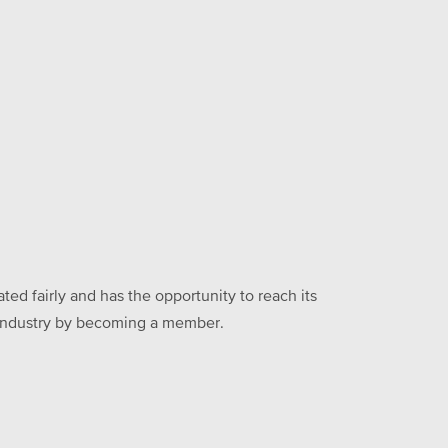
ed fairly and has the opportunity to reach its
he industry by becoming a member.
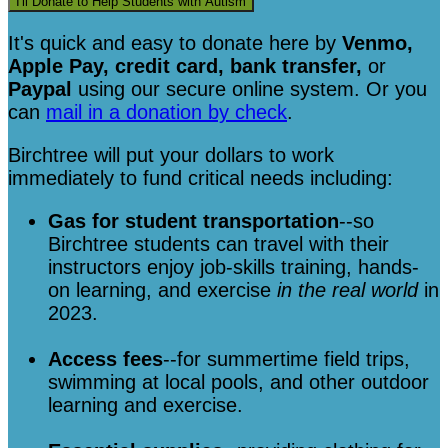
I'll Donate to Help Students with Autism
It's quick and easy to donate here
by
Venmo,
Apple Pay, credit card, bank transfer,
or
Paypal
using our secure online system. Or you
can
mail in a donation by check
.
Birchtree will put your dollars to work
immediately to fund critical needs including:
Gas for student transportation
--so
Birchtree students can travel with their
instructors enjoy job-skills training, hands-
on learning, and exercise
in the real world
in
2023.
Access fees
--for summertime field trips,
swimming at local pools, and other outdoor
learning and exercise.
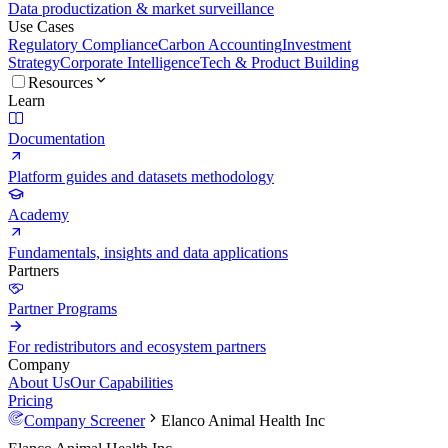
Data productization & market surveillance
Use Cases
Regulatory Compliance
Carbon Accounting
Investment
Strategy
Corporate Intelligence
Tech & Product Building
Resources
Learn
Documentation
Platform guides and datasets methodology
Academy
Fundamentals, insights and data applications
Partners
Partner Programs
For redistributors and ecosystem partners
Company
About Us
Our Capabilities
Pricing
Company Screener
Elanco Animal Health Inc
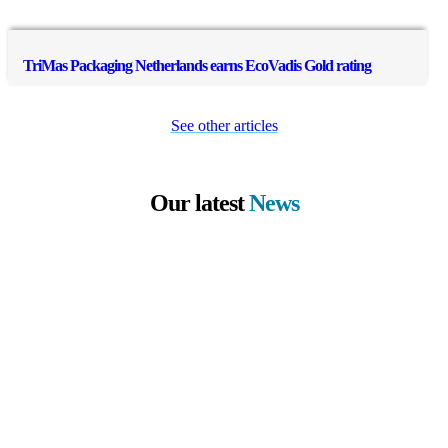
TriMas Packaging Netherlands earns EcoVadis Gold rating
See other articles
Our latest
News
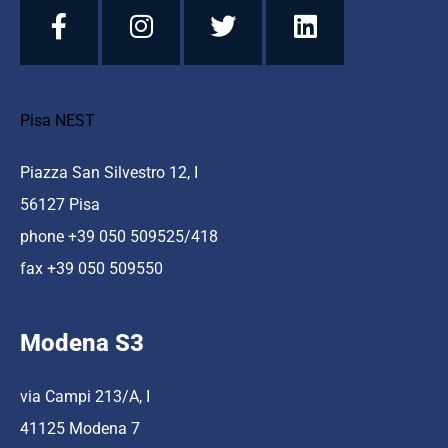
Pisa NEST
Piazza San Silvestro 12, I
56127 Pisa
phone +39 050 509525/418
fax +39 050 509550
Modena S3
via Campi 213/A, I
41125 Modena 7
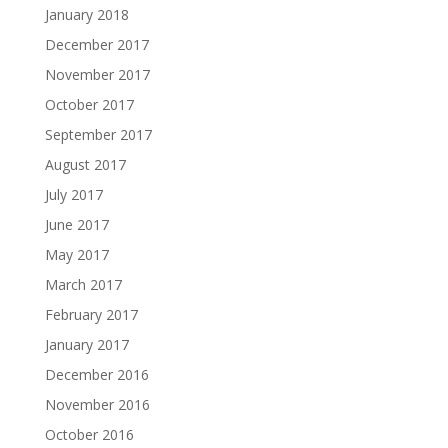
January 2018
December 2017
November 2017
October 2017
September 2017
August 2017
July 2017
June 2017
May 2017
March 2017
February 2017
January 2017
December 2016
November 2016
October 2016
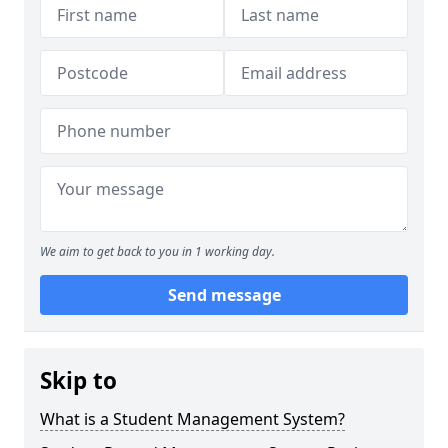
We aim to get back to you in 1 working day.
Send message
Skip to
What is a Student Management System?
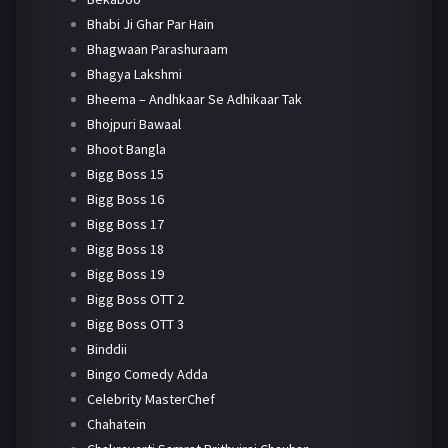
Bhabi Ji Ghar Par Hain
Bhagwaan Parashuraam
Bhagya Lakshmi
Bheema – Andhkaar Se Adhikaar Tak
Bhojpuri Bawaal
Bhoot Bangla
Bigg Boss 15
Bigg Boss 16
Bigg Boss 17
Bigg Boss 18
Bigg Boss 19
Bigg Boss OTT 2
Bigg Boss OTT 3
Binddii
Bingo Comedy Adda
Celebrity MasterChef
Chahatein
########
-- ACTIVITY --
Render every line of text in the listing above as a Markdown table with the columns "Row" and "Listing line," numbering the rows in order and omitting blank lines. Leave the pictures out of the table.

-- RESULT OF THIS TASK --
| Row | Listing line |
|---|---|
| 1 | ed fairly and has the opportunity to reach its |
| 2 | he industry by becoming a member. |
| 3 | I'll Donate to Help Students with Autism |
| 4 | It's quick and easy to donate here |
| 5 | by |
| 6 | Venmo, |
| 7 | Apple Pay, credit card, bank transfer, |
| 8 | or |
| 9 | Paypal |
| 10 | using our secure online system. Or you |
| 11 | can |
| 12 | mail in a donation by check |
| 13 | . |
| 14 | Birchtree will put your dollars to work |
| 15 | immediately to fund critical needs including: |
| 16 | Gas for student transportation |
| 17 | --so |
| 18 | Birchtree students can travel with their |
| 19 | instructors enjoy job-skills training, hands- |
| 20 | on learning, and exercise |
| 21 | in the real world |
| 22 | in |
| 23 | 2023. |
| 24 | Access fees |
| 25 | --for summertime field trips, |
| 26 | swimming at local pools, and other outdoor |
| 27 | learning and exercise. |
| 28 | Data productization & market surveillance |
| 29 | Use Cases |
| 30 | Regulatory Compliance |
| 31 | Carbon Accounting |
| 32 | Investment |
| 33 | Strategy |
| 34 | Corporate Intelligence |
| 35 | Tech & Product Building |
| 36 | Resources |
| 37 | Learn |
| 38 | Documentation |
| 39 | Platform guides and datasets methodology |
| 40 | Academy |
| 41 | Fundamentals, insights and data applications |
| 42 | Partners |
| 43 | Partner Programs |
| 44 | For redistributors and ecosystem partners |
| 45 | Company |
| 46 | About Us |
| 47 | Our Capabilities |
| 48 | Pricing |
| 49 | Company Screener |
| 50 | Elanco Animal Health Inc |
| 51 | TriMas Packaging Netherlands earns EcoVadis Gold rating |
| 52 | See other articles |
| 53 | Our latest |
| 54 | News |
| 55 | Pisa NEST |
| 56 | Piazza San Silvestro 12, I |
| 57 | 56127 Pisa |
| 58 | phone +39 050 509525/418 |
| 59 | fax +39 050 509550 |
| 60 | Modena S3 |
| 61 | via Campi 213/A, I |
| 62 | 41125 Modena 7 |
| 63 | January 2018 |
| 64 | December 2017 |
| 65 | November 2017 |
| 66 | October 2017 |
| 67 | September 2017 |
| 68 | August 2017 |
| 69 | July 2017 |
| 70 | June 2017 |
| 71 | May 2017 |
| 72 | March 2017 |
| 73 | February 2017 |
| 74 | January 2017 |
| 75 | December 2016 |
| 76 | November 2016 |
| 77 | October 2016 |
| 78 | We aim to get back to you in 1 working day. |
| 79 | Send message |
| 80 | Skip to |
| 81 | What is a Student Management System? |
| 82 | Bhabi Ji Ghar Par Hain |
| 83 | Bhagwaan Parashuraam |
| 84 | Bhagya Lakshmi |
| 85 | Bheema – Andhkaar Se Adhikaar Tak |
| 86 | Bhojpuri Bawaal |
| 87 | Bhoot Bangla |
| 88 | Bigg Boss 15 |
| 89 | Bigg Boss 16 |
| 90 | Bigg Boss 17 |
| 91 | Bigg Boss 18 |
| 92 | Bigg Boss 19 |
| 93 | Bigg Boss OTT 2 |
| 94 | Bigg Boss OTT 3 |
| 95 | Binddii |
| 96 | Bingo Comedy Adda |
| 97 | Celebrity MasterChef |
| 98 | Chahatein |